What is needed:
Among the records that follow, find each line holding the word "worn" and copy it.

------------------------------------------------------------

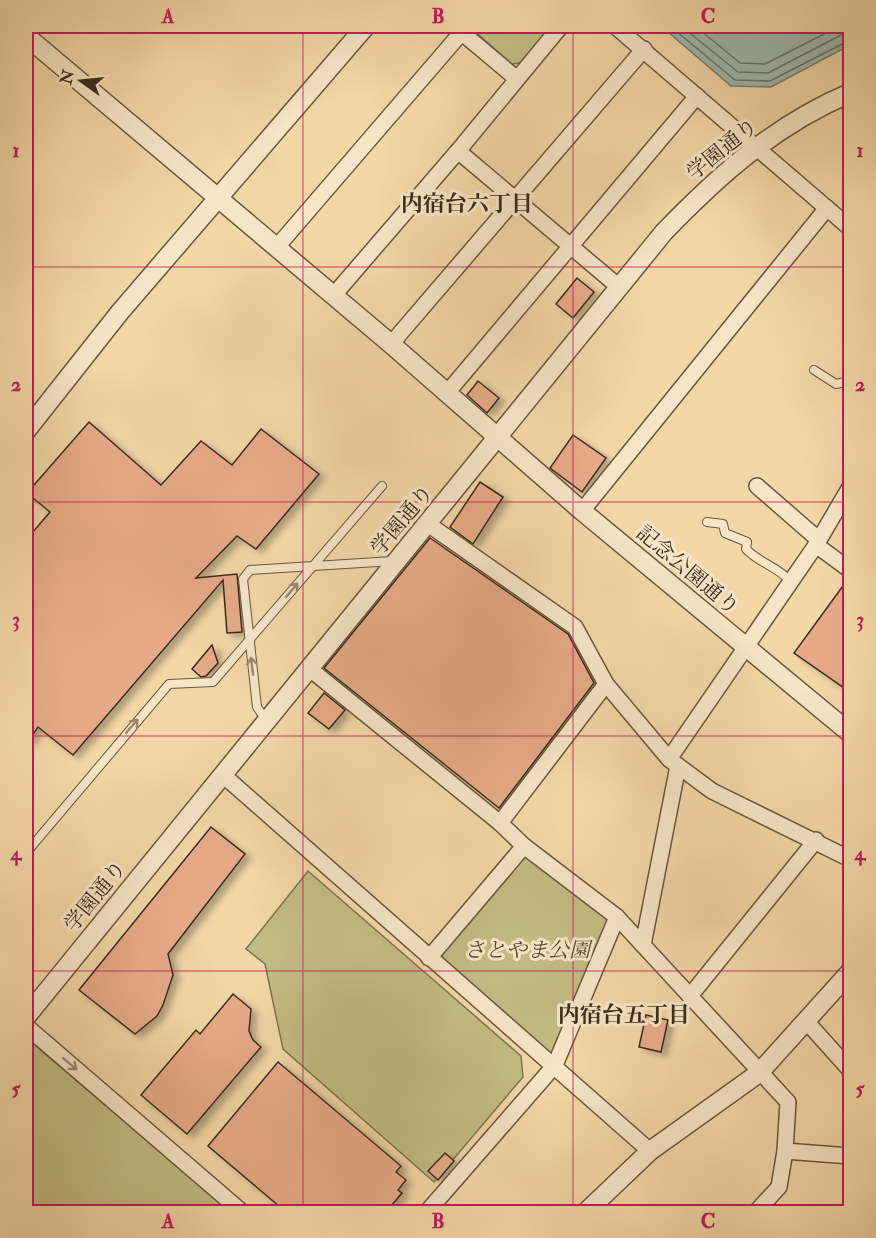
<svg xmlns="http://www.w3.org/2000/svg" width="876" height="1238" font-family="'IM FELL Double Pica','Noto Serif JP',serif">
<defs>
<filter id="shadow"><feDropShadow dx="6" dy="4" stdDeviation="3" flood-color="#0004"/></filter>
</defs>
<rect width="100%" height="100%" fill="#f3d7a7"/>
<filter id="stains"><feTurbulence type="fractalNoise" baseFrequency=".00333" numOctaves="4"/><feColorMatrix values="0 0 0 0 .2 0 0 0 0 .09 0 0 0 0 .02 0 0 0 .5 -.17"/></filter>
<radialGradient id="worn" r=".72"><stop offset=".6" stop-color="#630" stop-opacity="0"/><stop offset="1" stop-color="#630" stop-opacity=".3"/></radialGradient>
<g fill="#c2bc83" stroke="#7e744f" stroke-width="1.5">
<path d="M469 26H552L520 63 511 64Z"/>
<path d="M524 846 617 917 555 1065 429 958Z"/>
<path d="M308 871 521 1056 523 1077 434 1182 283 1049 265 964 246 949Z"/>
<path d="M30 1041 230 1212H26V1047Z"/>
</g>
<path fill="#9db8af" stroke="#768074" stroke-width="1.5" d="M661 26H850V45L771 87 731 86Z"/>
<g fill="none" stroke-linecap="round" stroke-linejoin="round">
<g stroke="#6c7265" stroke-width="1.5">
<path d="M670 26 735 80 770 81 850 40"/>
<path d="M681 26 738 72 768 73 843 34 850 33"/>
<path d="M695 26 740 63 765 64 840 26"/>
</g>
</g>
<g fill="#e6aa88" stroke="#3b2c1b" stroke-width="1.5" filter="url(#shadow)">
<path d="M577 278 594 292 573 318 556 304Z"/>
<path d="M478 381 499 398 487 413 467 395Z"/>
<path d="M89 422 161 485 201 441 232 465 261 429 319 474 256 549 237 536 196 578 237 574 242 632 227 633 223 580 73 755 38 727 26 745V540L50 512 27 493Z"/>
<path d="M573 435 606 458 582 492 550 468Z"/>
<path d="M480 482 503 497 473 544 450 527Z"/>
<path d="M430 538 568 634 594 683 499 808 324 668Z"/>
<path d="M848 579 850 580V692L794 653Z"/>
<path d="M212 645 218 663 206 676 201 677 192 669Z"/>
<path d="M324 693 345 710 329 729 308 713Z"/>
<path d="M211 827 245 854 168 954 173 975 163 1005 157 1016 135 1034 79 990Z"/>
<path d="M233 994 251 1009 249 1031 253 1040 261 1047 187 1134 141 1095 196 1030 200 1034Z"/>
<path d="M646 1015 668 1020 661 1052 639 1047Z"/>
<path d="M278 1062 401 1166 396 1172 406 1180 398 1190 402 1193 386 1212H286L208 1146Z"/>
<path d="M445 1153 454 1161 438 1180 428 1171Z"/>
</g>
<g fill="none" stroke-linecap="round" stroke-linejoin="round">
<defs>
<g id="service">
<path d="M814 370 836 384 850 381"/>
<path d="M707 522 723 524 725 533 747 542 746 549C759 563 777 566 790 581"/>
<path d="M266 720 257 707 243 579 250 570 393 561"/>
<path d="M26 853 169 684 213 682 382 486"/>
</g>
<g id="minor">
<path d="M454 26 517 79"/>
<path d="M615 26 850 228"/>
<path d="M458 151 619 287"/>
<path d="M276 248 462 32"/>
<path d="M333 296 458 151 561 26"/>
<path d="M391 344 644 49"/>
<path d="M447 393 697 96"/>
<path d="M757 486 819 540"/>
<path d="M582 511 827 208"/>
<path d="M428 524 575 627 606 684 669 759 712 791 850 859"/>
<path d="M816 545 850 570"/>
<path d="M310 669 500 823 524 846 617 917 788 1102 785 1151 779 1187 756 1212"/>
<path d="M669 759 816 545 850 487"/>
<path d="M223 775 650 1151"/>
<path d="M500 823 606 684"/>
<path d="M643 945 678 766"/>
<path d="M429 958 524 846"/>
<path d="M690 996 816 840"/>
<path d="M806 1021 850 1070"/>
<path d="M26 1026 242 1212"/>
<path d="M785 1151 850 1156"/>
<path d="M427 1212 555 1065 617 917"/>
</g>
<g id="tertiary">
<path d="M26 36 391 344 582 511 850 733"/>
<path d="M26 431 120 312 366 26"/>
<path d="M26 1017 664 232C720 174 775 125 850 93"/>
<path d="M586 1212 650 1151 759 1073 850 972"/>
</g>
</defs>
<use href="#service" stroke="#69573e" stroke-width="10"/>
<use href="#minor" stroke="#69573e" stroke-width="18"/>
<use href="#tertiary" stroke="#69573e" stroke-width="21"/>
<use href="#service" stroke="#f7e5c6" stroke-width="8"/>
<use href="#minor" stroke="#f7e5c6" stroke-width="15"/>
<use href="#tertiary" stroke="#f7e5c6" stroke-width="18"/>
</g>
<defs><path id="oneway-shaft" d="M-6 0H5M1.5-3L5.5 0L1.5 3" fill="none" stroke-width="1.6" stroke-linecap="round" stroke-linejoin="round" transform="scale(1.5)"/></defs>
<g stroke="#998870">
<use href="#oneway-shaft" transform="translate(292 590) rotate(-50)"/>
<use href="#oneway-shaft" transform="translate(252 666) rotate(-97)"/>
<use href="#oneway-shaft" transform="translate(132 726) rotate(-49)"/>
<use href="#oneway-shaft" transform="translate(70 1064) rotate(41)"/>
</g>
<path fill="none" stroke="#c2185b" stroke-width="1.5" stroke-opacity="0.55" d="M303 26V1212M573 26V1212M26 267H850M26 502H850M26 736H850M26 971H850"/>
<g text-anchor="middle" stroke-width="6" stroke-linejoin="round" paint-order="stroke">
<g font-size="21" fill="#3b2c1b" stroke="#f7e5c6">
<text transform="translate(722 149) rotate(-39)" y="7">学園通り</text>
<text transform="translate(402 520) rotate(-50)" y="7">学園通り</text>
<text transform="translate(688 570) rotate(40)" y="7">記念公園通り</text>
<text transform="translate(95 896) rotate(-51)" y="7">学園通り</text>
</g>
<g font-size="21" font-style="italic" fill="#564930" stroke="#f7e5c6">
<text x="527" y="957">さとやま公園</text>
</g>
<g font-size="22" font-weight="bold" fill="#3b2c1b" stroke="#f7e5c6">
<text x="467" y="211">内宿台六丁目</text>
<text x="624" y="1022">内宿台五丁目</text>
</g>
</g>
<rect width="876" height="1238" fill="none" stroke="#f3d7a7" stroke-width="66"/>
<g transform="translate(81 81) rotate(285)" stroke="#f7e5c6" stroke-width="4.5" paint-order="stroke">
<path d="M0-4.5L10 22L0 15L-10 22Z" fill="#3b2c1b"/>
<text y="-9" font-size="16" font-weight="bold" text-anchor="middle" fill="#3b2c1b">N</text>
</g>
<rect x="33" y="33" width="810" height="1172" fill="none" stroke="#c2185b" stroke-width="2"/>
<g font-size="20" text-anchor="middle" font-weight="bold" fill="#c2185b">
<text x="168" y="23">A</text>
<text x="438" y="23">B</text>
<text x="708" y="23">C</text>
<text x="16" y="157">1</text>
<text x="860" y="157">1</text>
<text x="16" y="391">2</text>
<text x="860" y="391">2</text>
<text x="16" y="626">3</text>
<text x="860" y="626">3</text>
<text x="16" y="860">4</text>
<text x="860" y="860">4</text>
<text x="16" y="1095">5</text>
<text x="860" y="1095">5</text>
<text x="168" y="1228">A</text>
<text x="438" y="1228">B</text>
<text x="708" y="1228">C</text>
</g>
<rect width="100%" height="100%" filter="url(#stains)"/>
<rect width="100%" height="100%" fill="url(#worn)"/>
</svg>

------------------------------------------------------------

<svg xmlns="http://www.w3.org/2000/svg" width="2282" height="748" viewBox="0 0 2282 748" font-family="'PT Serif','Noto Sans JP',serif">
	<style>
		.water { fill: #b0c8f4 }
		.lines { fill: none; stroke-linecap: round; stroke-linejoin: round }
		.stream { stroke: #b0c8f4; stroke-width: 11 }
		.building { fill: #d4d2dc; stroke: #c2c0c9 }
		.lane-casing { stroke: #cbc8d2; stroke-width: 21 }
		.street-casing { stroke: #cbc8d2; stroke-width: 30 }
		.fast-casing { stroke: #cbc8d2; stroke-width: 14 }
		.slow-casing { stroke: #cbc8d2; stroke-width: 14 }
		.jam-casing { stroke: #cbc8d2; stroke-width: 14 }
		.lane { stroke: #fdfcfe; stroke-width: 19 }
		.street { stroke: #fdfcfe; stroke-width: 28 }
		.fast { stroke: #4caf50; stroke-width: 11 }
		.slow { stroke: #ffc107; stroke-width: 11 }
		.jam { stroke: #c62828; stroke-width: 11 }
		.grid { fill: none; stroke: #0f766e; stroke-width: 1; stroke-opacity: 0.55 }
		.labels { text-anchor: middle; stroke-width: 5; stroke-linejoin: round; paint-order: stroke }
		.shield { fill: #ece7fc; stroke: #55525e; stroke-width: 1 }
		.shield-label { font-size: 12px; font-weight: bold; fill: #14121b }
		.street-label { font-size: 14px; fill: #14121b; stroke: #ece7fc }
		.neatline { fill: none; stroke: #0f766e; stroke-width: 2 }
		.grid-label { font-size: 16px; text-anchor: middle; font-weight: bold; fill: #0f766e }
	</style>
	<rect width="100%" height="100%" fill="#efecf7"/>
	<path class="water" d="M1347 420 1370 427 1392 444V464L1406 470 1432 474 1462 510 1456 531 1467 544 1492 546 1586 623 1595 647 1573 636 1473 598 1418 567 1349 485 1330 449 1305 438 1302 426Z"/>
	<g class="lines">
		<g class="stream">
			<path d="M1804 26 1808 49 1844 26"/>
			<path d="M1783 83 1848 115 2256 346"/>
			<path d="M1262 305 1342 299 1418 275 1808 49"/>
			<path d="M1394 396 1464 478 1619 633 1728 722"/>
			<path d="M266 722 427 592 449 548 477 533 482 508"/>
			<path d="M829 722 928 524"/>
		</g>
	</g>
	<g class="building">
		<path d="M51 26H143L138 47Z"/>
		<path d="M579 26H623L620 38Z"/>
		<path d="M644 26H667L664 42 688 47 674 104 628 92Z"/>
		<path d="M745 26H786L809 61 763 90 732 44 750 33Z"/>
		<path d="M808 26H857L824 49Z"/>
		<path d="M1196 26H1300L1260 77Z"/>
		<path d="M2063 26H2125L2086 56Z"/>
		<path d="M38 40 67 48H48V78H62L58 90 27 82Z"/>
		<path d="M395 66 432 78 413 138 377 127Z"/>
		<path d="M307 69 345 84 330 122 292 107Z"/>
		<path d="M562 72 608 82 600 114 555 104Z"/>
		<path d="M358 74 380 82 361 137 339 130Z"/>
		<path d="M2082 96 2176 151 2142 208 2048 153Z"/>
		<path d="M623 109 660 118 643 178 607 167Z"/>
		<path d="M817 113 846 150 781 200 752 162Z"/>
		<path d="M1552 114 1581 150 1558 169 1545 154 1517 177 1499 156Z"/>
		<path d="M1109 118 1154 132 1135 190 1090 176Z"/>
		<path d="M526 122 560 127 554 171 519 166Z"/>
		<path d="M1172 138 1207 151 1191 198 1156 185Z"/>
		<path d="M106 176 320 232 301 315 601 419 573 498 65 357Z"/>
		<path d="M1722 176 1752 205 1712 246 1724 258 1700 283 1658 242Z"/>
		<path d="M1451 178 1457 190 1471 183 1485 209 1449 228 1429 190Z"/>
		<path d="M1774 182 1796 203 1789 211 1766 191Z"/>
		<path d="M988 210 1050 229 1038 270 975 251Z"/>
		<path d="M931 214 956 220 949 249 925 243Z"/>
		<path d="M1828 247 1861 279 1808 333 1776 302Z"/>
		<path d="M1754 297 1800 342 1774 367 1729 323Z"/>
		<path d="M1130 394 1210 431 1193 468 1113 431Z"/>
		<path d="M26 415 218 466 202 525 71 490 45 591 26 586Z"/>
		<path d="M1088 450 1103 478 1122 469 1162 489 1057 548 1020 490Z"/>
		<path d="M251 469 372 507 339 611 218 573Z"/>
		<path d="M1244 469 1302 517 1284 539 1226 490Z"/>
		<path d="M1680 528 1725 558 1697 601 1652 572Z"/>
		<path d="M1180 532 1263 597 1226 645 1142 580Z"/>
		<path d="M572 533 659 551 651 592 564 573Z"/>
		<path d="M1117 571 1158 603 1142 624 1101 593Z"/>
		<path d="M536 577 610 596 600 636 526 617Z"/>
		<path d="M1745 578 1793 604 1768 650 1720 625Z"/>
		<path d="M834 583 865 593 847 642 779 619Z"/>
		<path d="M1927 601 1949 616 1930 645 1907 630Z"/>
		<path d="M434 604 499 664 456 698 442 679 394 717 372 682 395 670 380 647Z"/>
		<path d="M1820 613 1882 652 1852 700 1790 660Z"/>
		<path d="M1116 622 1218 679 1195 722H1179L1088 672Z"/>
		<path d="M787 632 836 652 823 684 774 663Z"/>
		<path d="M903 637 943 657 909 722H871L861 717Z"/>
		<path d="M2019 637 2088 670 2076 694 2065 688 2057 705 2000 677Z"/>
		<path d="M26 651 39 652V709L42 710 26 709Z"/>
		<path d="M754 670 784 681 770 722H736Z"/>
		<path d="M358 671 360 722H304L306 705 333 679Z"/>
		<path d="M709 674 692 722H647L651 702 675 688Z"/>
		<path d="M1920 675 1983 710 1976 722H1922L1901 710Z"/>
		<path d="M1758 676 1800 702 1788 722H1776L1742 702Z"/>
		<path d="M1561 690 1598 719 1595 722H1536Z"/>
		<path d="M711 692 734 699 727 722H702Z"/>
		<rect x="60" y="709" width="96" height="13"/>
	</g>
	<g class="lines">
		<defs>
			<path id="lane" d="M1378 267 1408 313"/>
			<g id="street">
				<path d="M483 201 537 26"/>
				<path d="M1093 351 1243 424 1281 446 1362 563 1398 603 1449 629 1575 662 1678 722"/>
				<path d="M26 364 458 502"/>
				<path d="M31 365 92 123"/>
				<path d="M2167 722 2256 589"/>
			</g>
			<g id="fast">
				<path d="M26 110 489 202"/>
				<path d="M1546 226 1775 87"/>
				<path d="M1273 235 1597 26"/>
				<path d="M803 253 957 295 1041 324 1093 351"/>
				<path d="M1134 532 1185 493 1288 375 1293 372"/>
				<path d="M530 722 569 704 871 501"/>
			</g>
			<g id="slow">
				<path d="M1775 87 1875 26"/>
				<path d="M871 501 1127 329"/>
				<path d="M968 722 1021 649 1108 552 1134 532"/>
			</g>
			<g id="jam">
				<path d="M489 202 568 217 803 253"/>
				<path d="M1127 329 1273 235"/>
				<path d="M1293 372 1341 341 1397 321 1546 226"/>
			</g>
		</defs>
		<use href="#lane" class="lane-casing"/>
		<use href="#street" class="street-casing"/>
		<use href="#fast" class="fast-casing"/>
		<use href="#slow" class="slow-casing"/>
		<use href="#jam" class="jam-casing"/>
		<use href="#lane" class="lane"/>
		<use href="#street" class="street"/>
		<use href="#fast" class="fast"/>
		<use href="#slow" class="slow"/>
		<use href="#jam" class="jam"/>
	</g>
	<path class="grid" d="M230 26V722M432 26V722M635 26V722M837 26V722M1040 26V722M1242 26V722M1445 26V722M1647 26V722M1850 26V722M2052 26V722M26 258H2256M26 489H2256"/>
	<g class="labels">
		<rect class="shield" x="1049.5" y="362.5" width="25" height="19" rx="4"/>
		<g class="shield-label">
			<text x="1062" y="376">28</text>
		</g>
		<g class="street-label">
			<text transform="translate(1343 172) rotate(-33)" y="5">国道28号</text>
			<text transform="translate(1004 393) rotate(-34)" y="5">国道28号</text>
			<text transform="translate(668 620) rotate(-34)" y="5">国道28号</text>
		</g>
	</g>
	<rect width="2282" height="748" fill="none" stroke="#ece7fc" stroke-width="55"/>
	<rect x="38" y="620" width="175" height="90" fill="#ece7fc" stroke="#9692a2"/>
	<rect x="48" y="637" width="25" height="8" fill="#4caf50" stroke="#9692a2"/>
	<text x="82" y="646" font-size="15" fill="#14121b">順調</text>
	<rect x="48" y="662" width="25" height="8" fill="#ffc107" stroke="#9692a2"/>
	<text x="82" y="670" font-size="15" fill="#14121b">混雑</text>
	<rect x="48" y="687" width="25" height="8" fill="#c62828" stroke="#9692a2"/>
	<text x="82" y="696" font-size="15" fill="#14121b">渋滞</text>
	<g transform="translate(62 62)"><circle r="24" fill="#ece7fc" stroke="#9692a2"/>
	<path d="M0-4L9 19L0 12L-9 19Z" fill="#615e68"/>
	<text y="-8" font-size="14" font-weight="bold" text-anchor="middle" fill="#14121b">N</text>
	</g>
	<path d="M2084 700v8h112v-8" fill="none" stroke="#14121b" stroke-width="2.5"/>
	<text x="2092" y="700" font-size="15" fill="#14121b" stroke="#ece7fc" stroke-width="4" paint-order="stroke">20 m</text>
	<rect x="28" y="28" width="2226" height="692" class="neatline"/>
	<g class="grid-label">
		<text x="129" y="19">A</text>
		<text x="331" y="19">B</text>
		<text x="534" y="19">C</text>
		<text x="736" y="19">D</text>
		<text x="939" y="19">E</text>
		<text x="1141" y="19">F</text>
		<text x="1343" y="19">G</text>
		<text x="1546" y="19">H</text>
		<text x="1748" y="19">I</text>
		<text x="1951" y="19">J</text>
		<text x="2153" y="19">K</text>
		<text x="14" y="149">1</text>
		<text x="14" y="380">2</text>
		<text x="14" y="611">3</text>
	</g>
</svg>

------------------------------------------------------------

Answer area:
<radialGradient id="worn" r=".72"><stop offset=".6" stop-color="#630" stop-opacity="0"/><stop offset="1" stop-color="#630" stop-opacity=".3"/></radialGradient>
<rect width="100%" height="100%" fill="url(#worn)"/>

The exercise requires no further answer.